The ALLELE Procedure

Frequency Estimates

A marker locus M can have a series of alleles $M_ u$, $u=1,\ldots ,k$. A sample of $n$ individuals can therefore have several different genotypes at the locus, with $n_{uv}$ copies of type $M_ u/M_ v$. The number $n_ u$ of copies of allele $M_ u$ can be found directly by summation: $n_ u = 2n_{uu}+\sum _{v\neq u} n_{uv}$. The sample frequencies are written as $\tilde{p}_ u=n_ u/(2n)$ and $\tilde{P}_{uv}=n_{uv}/n$. The $\tilde{P}_{uv}$’s are unbiased maximum likelihood estimates (MLEs) of the population proportions $P_{uv}$.

The variance of the sample allele frequency $\tilde{p}_ u$ is calculated as

\[  \mbox{Var}(\tilde{p}_ u) = \frac{1}{2n}(p_ u + P_{uu} - 2p_ u^2)  \]

and can be estimated by replacing $p_ u$ and $P_{uu}$ with their sample values $\tilde{p}_ u$ and $\tilde{P}_{uu}$. The variance of the sample genotype frequency $\tilde{P}_{uv}$ is not generally calculated; instead, an MLE of the HWD coefficient $d_{uv}$ for alleles $M_ u$ and $M_ v$ is calculated as

\[  \hat{d}_{uv} = \left\{  \begin{array}{rl} \tilde{P}_{uv}- \tilde{p}_ u \tilde{p}_ v, &  u=v \\ \tilde{p}_ u \tilde{p}_ v - \frac{1}{2} \tilde{P}_{uv}, &  u \neq v \end{array} \right.  \]

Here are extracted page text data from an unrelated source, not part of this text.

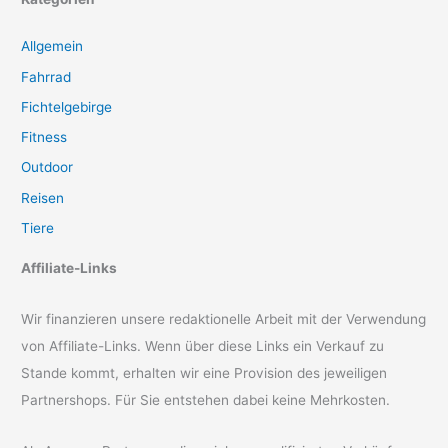
Allgemein
Fahrrad
Fichtelgebirge
Fitness
Outdoor
Reisen
Tiere
Affiliate-Links
Wir finanzieren unsere redaktionelle Arbeit mit der Verwendung
von Affiliate-Links. Wenn über diese Links ein Verkauf zu
Stande kommt, erhalten wir eine Provision des jeweiligen
Partnershops. Für Sie entstehen dabei keine Mehrkosten.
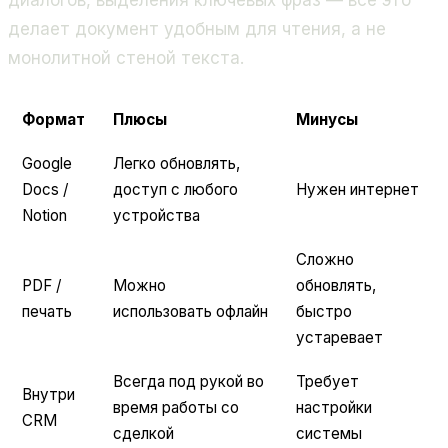
диалогов, выделения ключевых фраз — всё это
делает документ удобным для чтения, а не
монолитной стеной текста.
Формат
Плюсы
Минусы
Google
Легко обновлять,
Docs /
доступ с любого
Нужен интернет
Notion
устройства
Сложно
PDF /
Можно
обновлять,
печать
использовать офлайн
быстро
устаревает
Всегда под рукой во
Требует
Внутри
время работы со
настройки
CRM
сделкой
системы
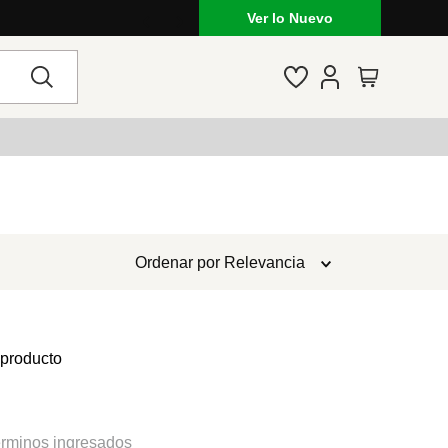
Ver lo Nuevo
Ordenar por
Relevancia
 producto
rminos ingresados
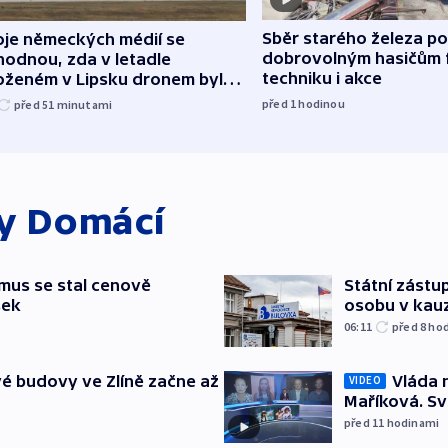
Sběr starého železa p
oje německých médií se
dobrovolným hasičům 
hodnou, zda v letadle
techniku i akce
oženém v Lipsku dronem byla
ice
před 1
hodinou
před 51
minutami
ky
Domácí
mus se stal cenově
Státní zástup
šek
osobu v kau
06:11
před 8
ho
Vláda 
é budovy ve Zlíně začne až
VIDEO
Maříková. Sv
před 11
hodinami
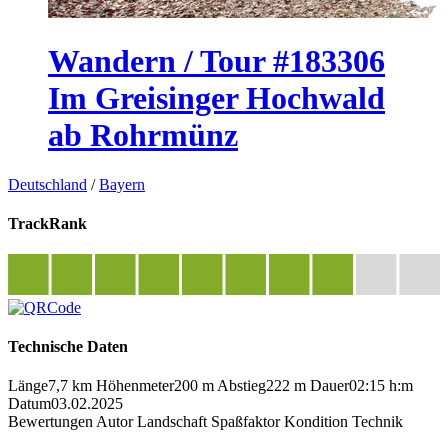
Wandern / Tour #183306
Im Greisinger Hochwald
ab Rohrmünz
Deutschland
/
Bayern
TrackRank
Technische Daten
Länge
7,7 km
Höhenmeter
200 m
Abstieg
222 m
Dauer
02:15 h:m
Datum
03.02.2025
Bewertungen
Autor
Landschaft
Spaßfaktor
Kondition
Technik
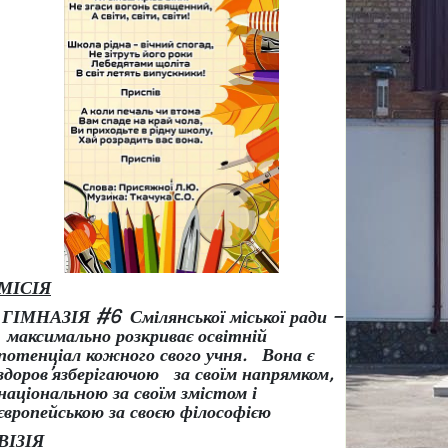
МІСІЯ
ГІМНАЗІЯ #6 Смілянської міської ради –
максимально розкриває освітній
потенціал кожного свого учня.
Вона є
здоров
’
язберігаючою за своїм напрямком,
національною за своїм змістом і
європейською за своєю філософією
ВІЗІЯ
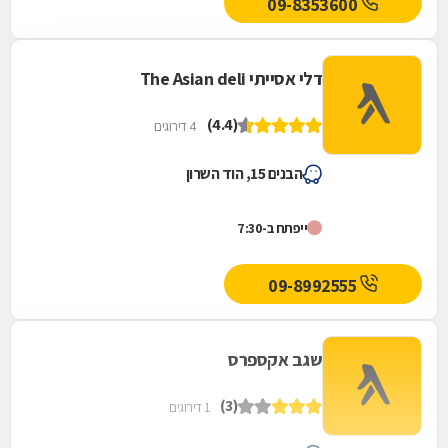
09-8353600
דלי אסייתי The Asian deli
(4.4)
4 דירוגים
הבנים 15, הוד השרון
ייפתח ב-7:30
09-8992555
שגב אקספרס
(3)
1 דירוגים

and the MLE’s variance is estimated using one of the following formulas, depending on whether the two alleles are the same or different:

$\displaystyle  \mbox{Var}(\hat{d}_{uu})  $
$\displaystyle  =  $
$\displaystyle  \frac{1}{n}\Big[ \tilde{p}_ u^2(1-\tilde{p}_ u)^2 + (1-2\tilde{p}_ u)^2 \hat{d}_{uu} - \hat{d}_{uu}^2 \Big] $
$\displaystyle \mbox{Var}(\hat{d}_{uv})  $
$\displaystyle  =  $
$\displaystyle  \frac{1}{2n}\Big\{  \tilde{p}_ u \tilde{p}_ v(1-\tilde{p}_ u)(1-\tilde{p}_ v) +\sum _{w\neq u,v} (\tilde{p}^2_ u \hat{d}_{vw} + \tilde{p}^2_ v \hat{d}_{uw}) $
$\displaystyle  $
$\displaystyle  $
$\displaystyle  -\left[(1-\tilde{p}_ u-\tilde{p}_ v)^2 - 2(\tilde{p}_ u-\tilde{p}_ v)^2\right]\hat{d}_{uv}+\tilde{p}^2_ u\tilde{p}^2_ v- 2\hat{d}^2_{uv} \Big\}   $

The standard error, the square root of the variance, is reported for the sample allele frequencies and the disequilibrium coefficient estimates. When the BOOTSTRAP= option of the PROC ALLELE statement is specified, bootstrap confidence intervals are formed by resampling individuals from the data set and are reported for these estimates, with the $100(1-\alpha )$% confidence level given by the ALPHA=$\alpha $ option (or $\alpha =0.05$ by default).